*How to complete this task:*
A faithful copy without images is required: write out all the records exactly.

*Provided data:*
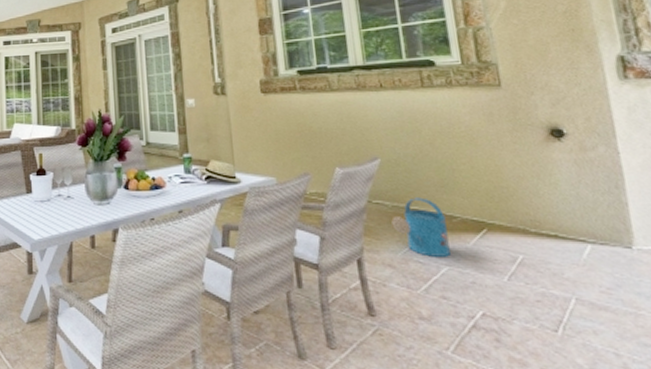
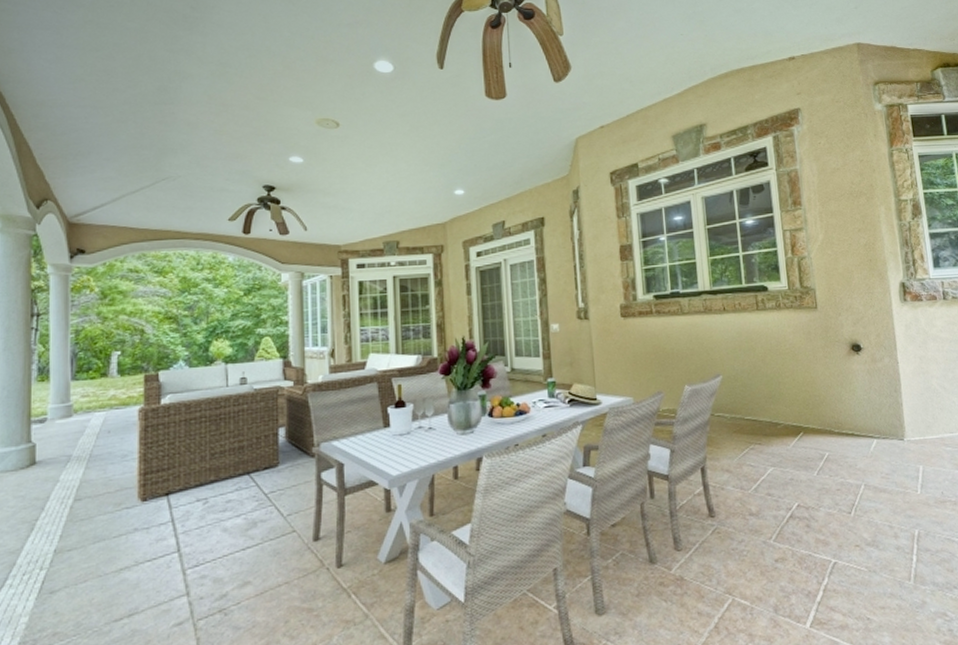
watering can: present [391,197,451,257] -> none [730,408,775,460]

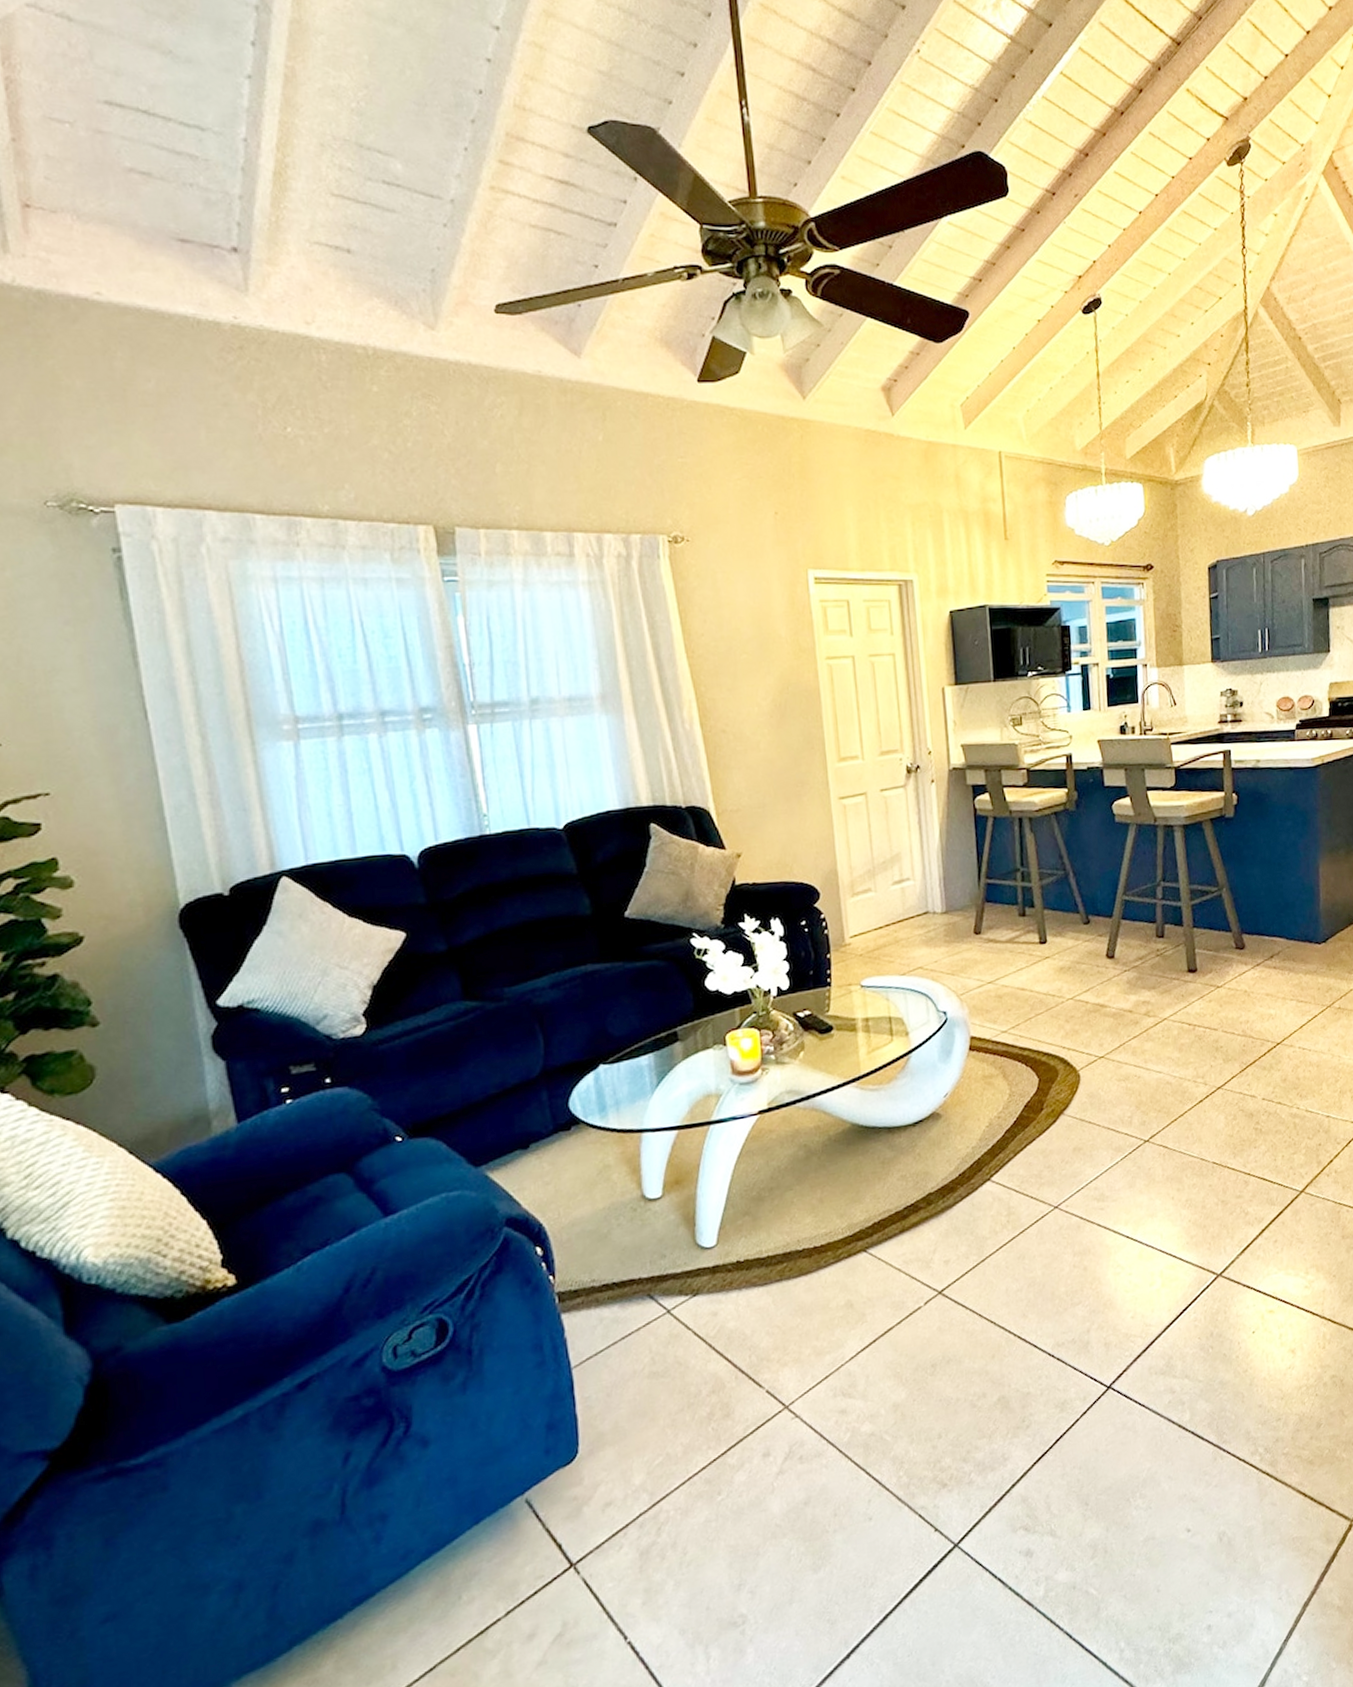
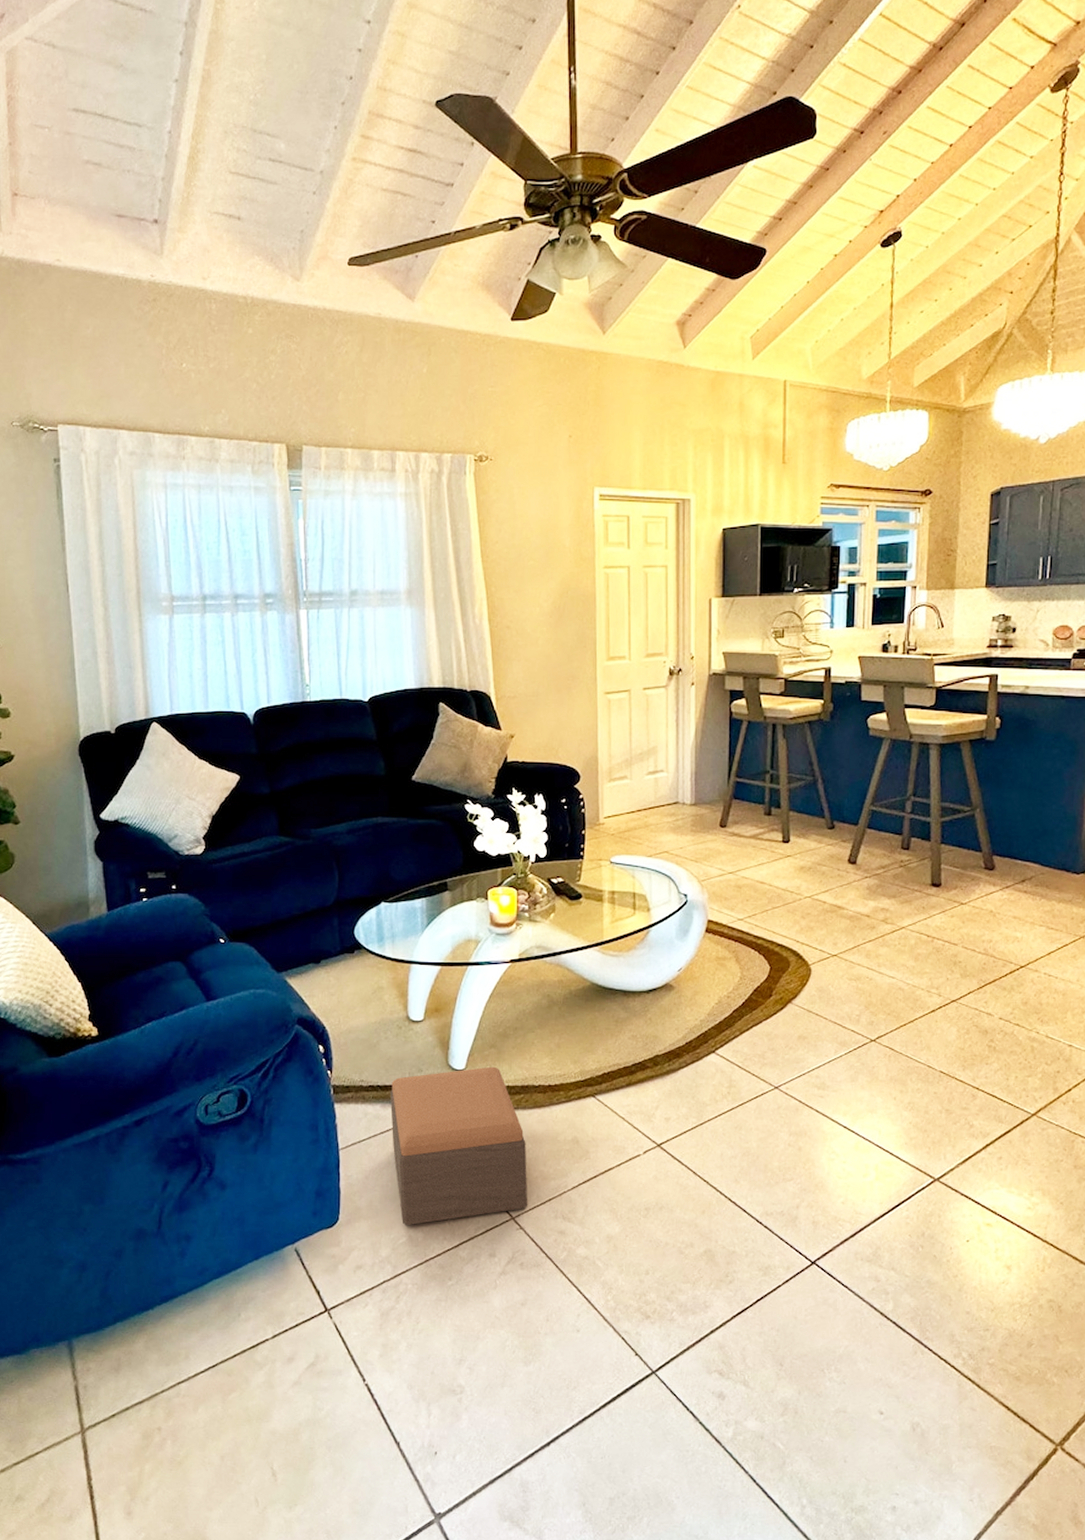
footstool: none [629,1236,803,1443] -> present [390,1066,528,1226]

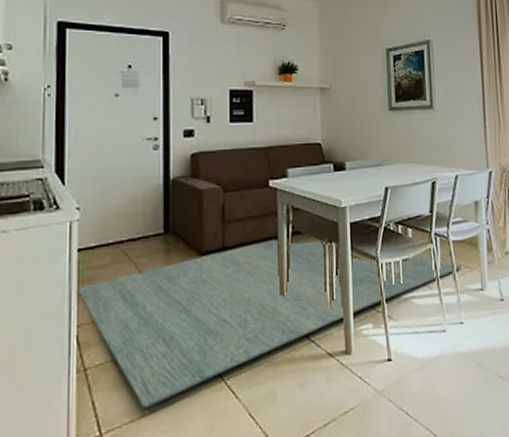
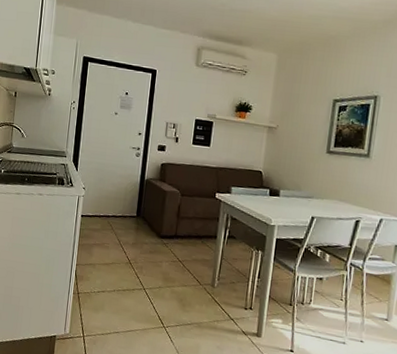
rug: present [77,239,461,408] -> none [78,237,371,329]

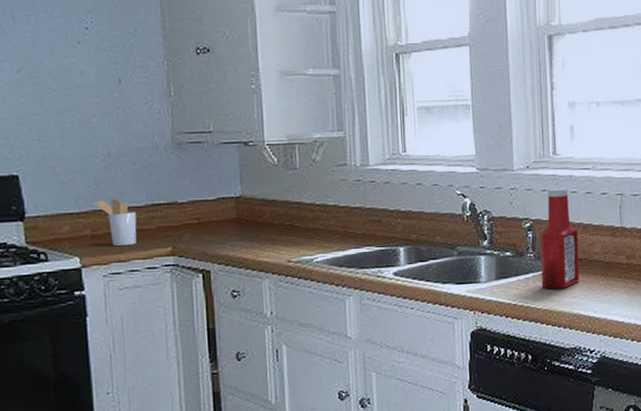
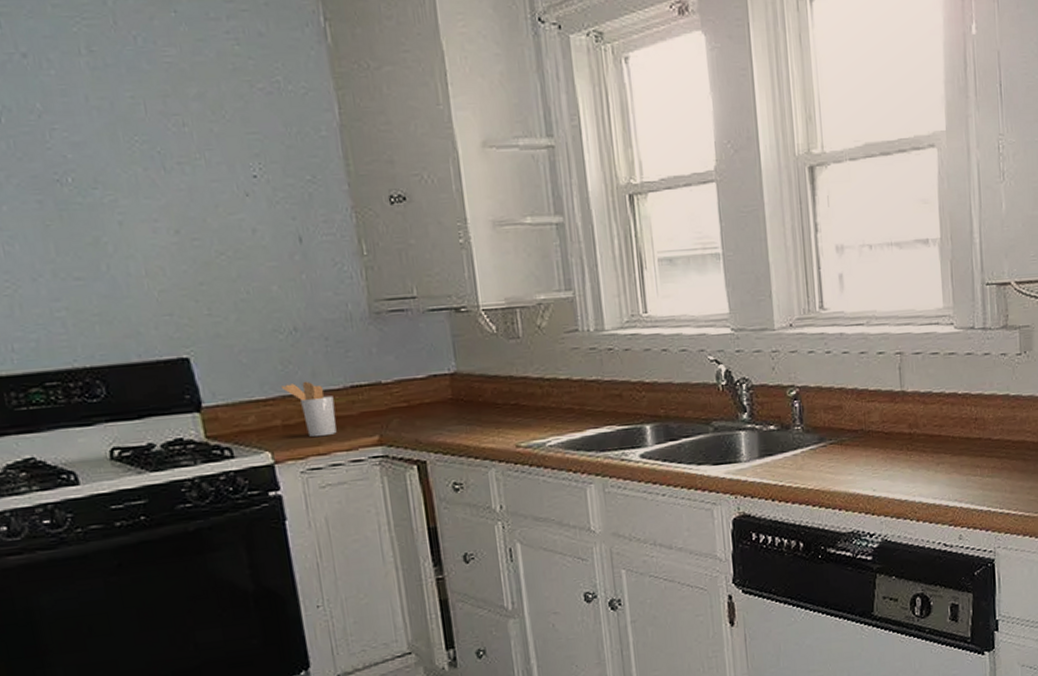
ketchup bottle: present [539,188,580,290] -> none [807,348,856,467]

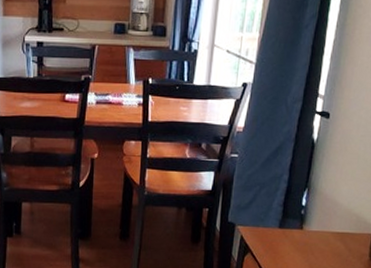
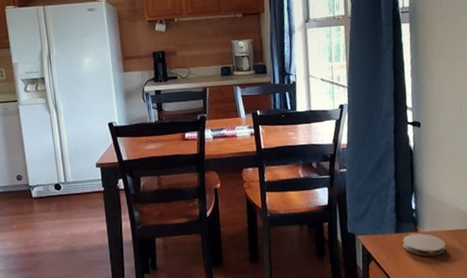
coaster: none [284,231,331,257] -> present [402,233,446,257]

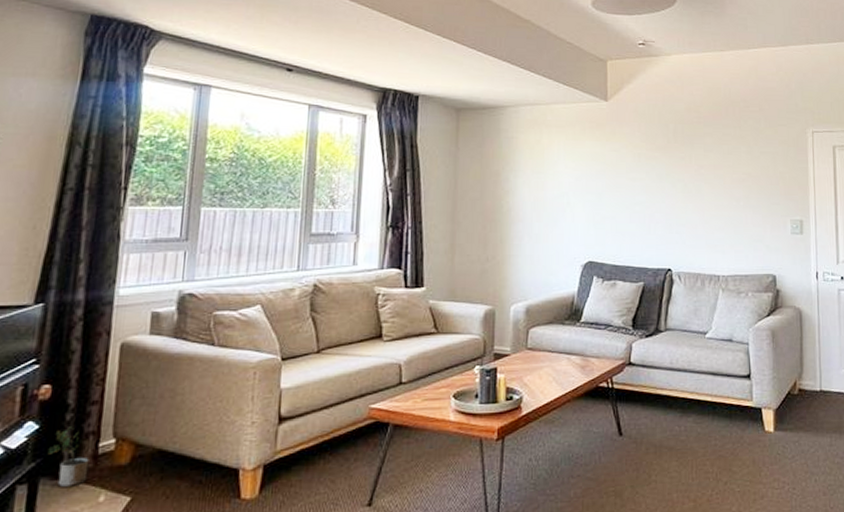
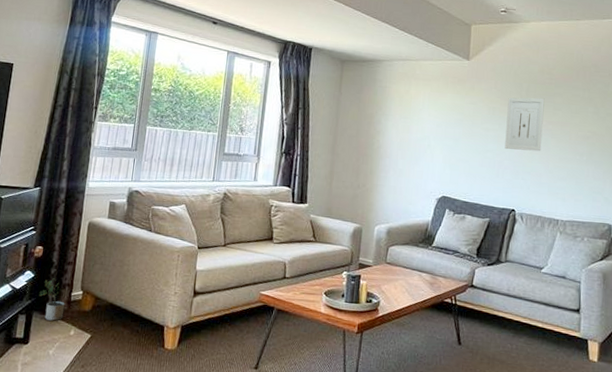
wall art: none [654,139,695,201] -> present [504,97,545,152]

*Exercise response:*
watering can: present [391,197,451,257] -> none [730,408,775,460]

footstool: none [629,1236,803,1443] -> present [390,1066,528,1226]

rug: present [77,239,461,408] -> none [78,237,371,329]

ketchup bottle: present [539,188,580,290] -> none [807,348,856,467]

coaster: none [284,231,331,257] -> present [402,233,446,257]

wall art: none [654,139,695,201] -> present [504,97,545,152]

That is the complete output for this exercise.